Stored data entries
· · ·

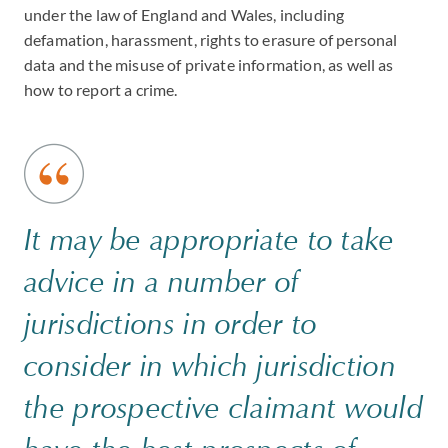
under the law of England and Wales, including
defamation, harassment, rights to erasure of personal
data and the misuse of private information, as well as
how to report a crime.
It may be appropriate to take
advice in a number of
jurisdictions in order to
consider in which jurisdiction
the prospective claimant would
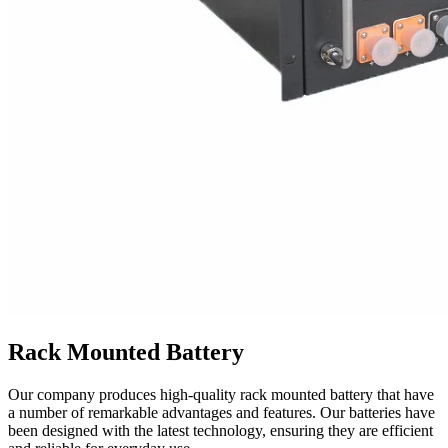
Rack Mounted Battery
Our company produces high-quality rack mounted battery that have
a number of remarkable advantages and features. Our batteries have
been designed with the latest technology, ensuring they are efficient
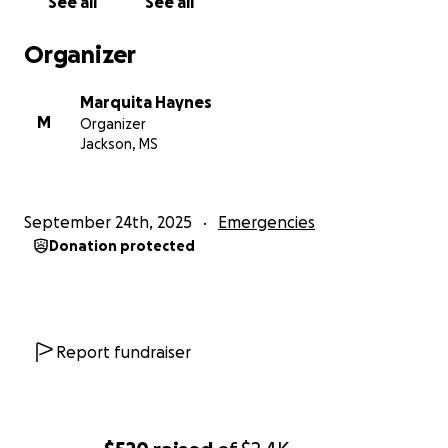
See all
See all
Organizer
Marquita Haynes
M
Organizer
Jackson, MS
September 24th, 2025
Emergencies
Donation protected
Report fundraiser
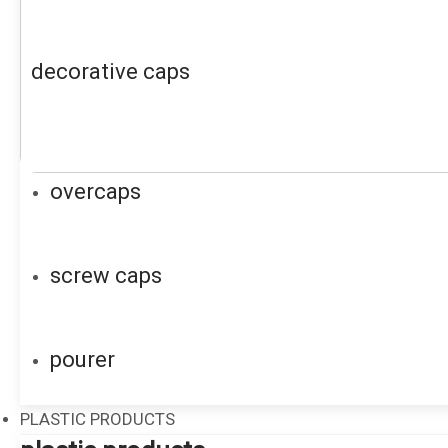
decorative caps
overcaps
screw caps
pourer
PLASTIC PRODUCTS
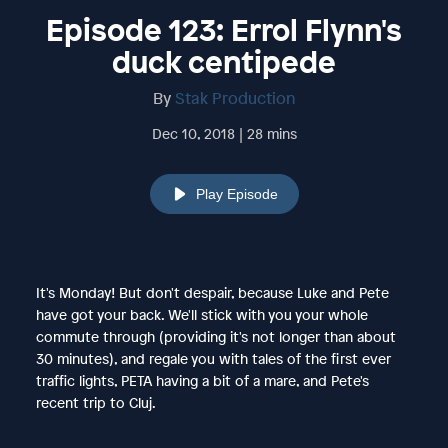
Episode 123: Errol Flynn's
duck centipede
By
Stak Production
Dec 10, 2018 | 28 mins
Play Episode
It's Monday! But don't despair, because Luke and Pete
have got your back. We'll stick with you your whole
commute through (providing it's not longer than about
30 minutes), and regale you with tales of the first ever
traffic lights, PETA having a bit of a mare, and Pete's
recent trip to Cluj.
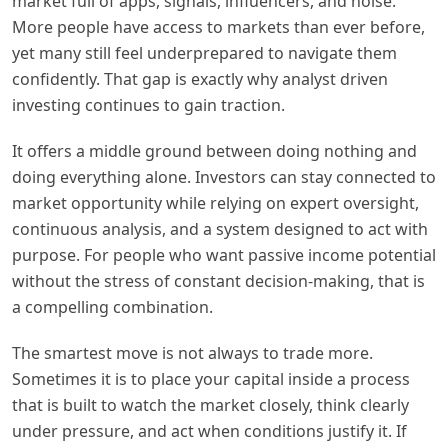
market full of apps, signals, influencers, and noise.
More people have access to markets than ever before,
yet many still feel underprepared to navigate them
confidently. That gap is exactly why analyst driven
investing continues to gain traction.
It offers a middle ground between doing nothing and
doing everything alone. Investors can stay connected to
market opportunity while relying on expert oversight,
continuous analysis, and a system designed to act with
purpose. For people who want passive income potential
without the stress of constant decision-making, that is
a compelling combination.
The smartest move is not always to trade more.
Sometimes it is to place your capital inside a process
that is built to watch the market closely, think clearly
under pressure, and act when conditions justify it. If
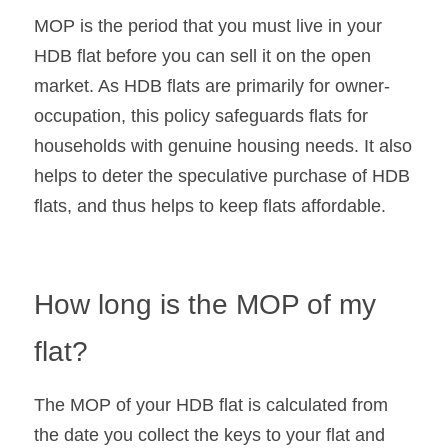
MOP is the period that you must live in your 
HDB flat before you can sell it on the open 
market. As HDB flats are primarily for owner-
occupation, this policy safeguards flats for 
households with genuine housing needs. It also 
helps to deter the speculative purchase of HDB 
flats, and thus helps to keep flats affordable.
How long is the MOP of my 
flat?
The MOP of your HDB flat is calculated from 
the date you collect the keys to your flat and 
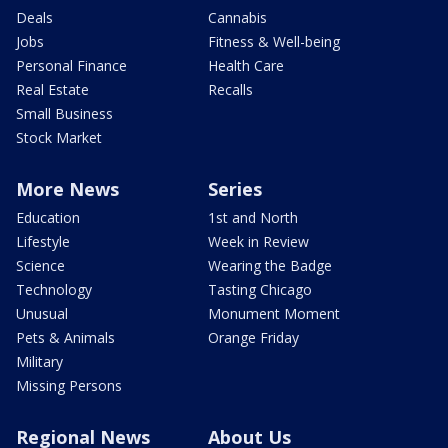
Deals
Cannabis
Jobs
Fitness & Well-being
Personal Finance
Health Care
Real Estate
Recalls
Small Business
Stock Market
More News
Series
Education
1st and North
Lifestyle
Week in Review
Science
Wearing the Badge
Technology
Tasting Chicago
Unusual
Monument Moment
Pets & Animals
Orange Friday
Military
Missing Persons
Regional News
About Us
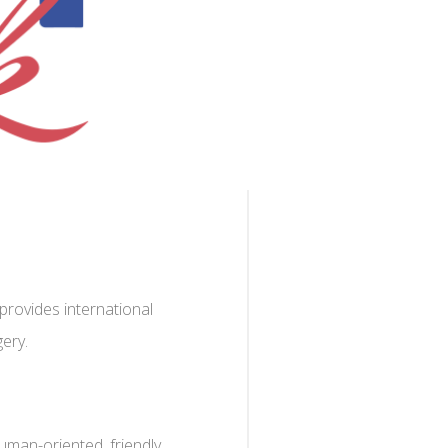
rovides international
gery.
uman-oriented, friendly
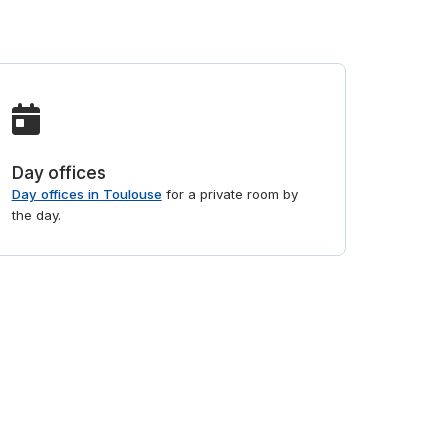
Day offices
Day offices in Toulouse
for a private room by
the day.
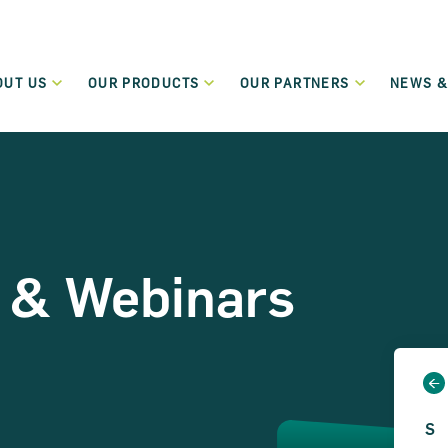
OUT US
OUR PRODUCTS
OUR PARTNERS
NEWS &
Who We Are
Our Partners
New
Green Transition Finance
What We Do
Funding Partners
Even
Flexible lending to support the green and sustainable
transition of SMEs and Small Mid-Cap companies.
Governance
Become a Partner
Term Loans
Regulation
 & Webinars
Low-cost flexible term loans dedicated to start-up and
micro-enterprises.
Careers
Leasing and Hire Purchase
Values
Flexible funding schemes, including leasing, hire purchase
and rental schemes, for assets including cars and
commercial vehicles.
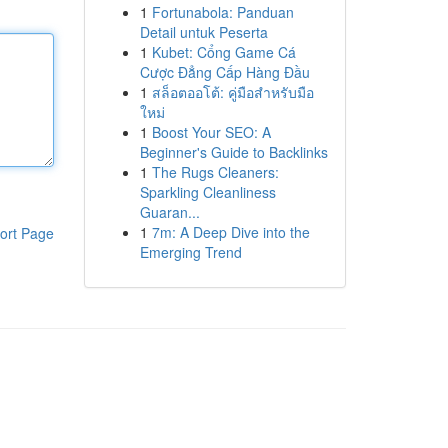
1
Fortunabola: Panduan
Detail untuk Peserta
1
Kubet: Cổng Game Cá
Cược Đẳng Cấp Hàng Đầu
1
สล็อตออโต้: คู่มือสำหรับมือ
ใหม่
1
Boost Your SEO: A
Beginner's Guide to Backlinks
1
The Rugs Cleaners:
Sparkling Cleanliness
Guaran...
1
7m: A Deep Dive into the
ort Page
Emerging Trend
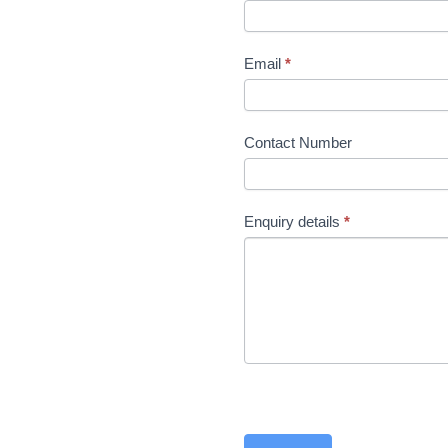
the
product
page
Email
*
Contact Number
Enquiry details
*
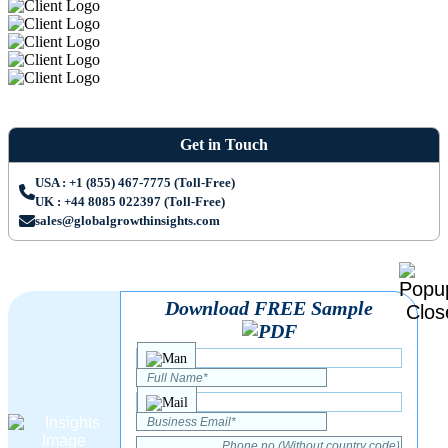
Get in Touch
USA : +1 (855) 467-7775 (Toll-Free)
UK : +44 8085 022397 (Toll-Free)
sales@globalgrowthinsights.com
Download FREE Sample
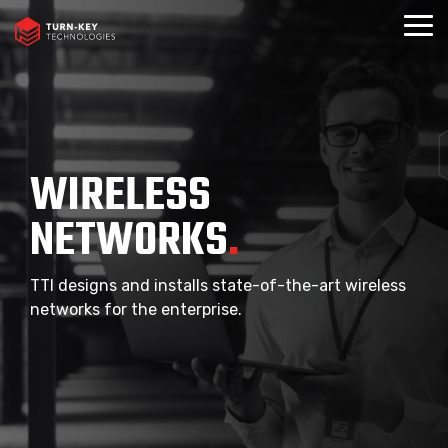
Skip
to
Togg
the
Menu
main
content.
WIRELESS
NETWORKS
.
TTI designs and installs state-of-the-art wireless
networks for the enterprise.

· · ·

◆ WHAT YOU NEED TO DO: Reproduce the data above line for line, excluding every picture.

◆ EXERCISE OUTPUT:
under the law of England and Wales, including
defamation, harassment, rights to erasure of personal
data and the misuse of private information, as well as
how to report a crime.
It may be appropriate to take
advice in a number of
jurisdictions in order to
consider in which jurisdiction
the prospective claimant would
Rack Mounted Battery
Our company produces high-quality rack mounted battery that have
a number of remarkable advantages and features. Our batteries have
been designed with the latest technology, ensuring they are efficient
See all
See all
Organizer
Marquita Haynes
M
Organizer
Jackson, MS
September 24th, 2025
Emergencies
Donation protected
Report fundraiser
decorative caps
overcaps
screw caps
pourer
PLASTIC PRODUCTS
Episode 123: Errol Flynn's
duck centipede
By
Stak Production
Dec 10, 2018 | 28 mins
Play Episode
It's Monday! But don't despair, because Luke and Pete
have got your back. We'll stick with you your whole
commute through (providing it's not longer than about
30 minutes), and regale you with tales of the first ever
traffic lights, PETA having a bit of a mare, and Pete's
recent trip to Cluj.
market full of apps, signals, influencers, and noise.
More people have access to markets than ever before,
yet many still feel underprepared to navigate them
confidently. That gap is exactly why analyst driven
investing continues to gain traction.
It offers a middle ground between doing nothing and
doing everything alone. Investors can stay connected to
market opportunity while relying on expert oversight,
continuous analysis, and a system designed to act with
purpose. For people who want passive income potential
without the stress of constant decision-making, that is
a compelling combination.
The smartest move is not always to trade more.
Sometimes it is to place your capital inside a process
that is built to watch the market closely, think clearly
under pressure, and act when conditions justify it. If
MOP is the period that you must live in your 
HDB flat before you can sell it on the open 
market. As HDB flats are primarily for owner-
occupation, this policy safeguards flats for 
households with genuine housing needs. It also 
helps to deter the speculative purchase of HDB 
flats, and thus helps to keep flats affordable.
How long is the MOP of my 
flat?
The MOP of your HDB flat is calculated from 
the date you collect the keys to your flat and 
Deals
Cannabis
Jobs
Fitness & Well-being
Personal Finance
Health Care
Real Estate
Recalls
Small Business
Stock Market
More News
Series
Education
1st and North
Lifestyle
Week in Review
Science
Wearing the Badge
Technology
Tasting Chicago
Unusual
Monument Moment
Pets & Animals
Orange Friday
Military
Missing Persons
Regional News
About Us
rovides international
gery.
uman-oriented, friendly
Day offices
Day offices in Toulouse
for a private room by
the day.
OUT US
OUR PRODUCTS
OUR PARTNERS
NEWS &
Who We Are
Our Partners
New
Green Transition Finance
What We Do
Funding Partners
Even
Flexible lending to support the green and sustainable
transition of SMEs and Small Mid-Cap companies.
Governance
Become a Partner
Term Loans
Regulation
 & Webinars
Low-cost flexible term loans dedicated to start-up and
micro-enterprises.
Careers
Leasing and Hire Purchase
Values
Flexible funding schemes, including leasing, hire purchase
and rental schemes, for assets including cars and
commercial vehicles.
1
Fortunabola: Panduan
Detail untuk Peserta
1
Kubet: Cổng Game Cá
Cược Đẳng Cấp Hàng Đầu
1
สล็อตออโต้: คู่มือสำหรับมือ
ใหม่
1
Boost Your SEO: A
Beginner's Guide to Backlinks
1
The Rugs Cleaners:
Sparkling Cleanliness
Guaran...
1
7m: A Deep Dive into the
ort Page
Emerging Trend
the
product
page
Email
*
Contact Number
Enquiry details
*
Get in Touch
USA : +1 (855) 467-7775 (Toll-Free)
UK : +44 8085 022397 (Toll-Free)
sales@globalgrowthinsights.com
Download FREE Sample
Skip
to
Togg
the
Menu
main
content.
WIRELESS
NETWORKS
.
TTI designs and installs state-of-the-art wireless
networks for the enterprise.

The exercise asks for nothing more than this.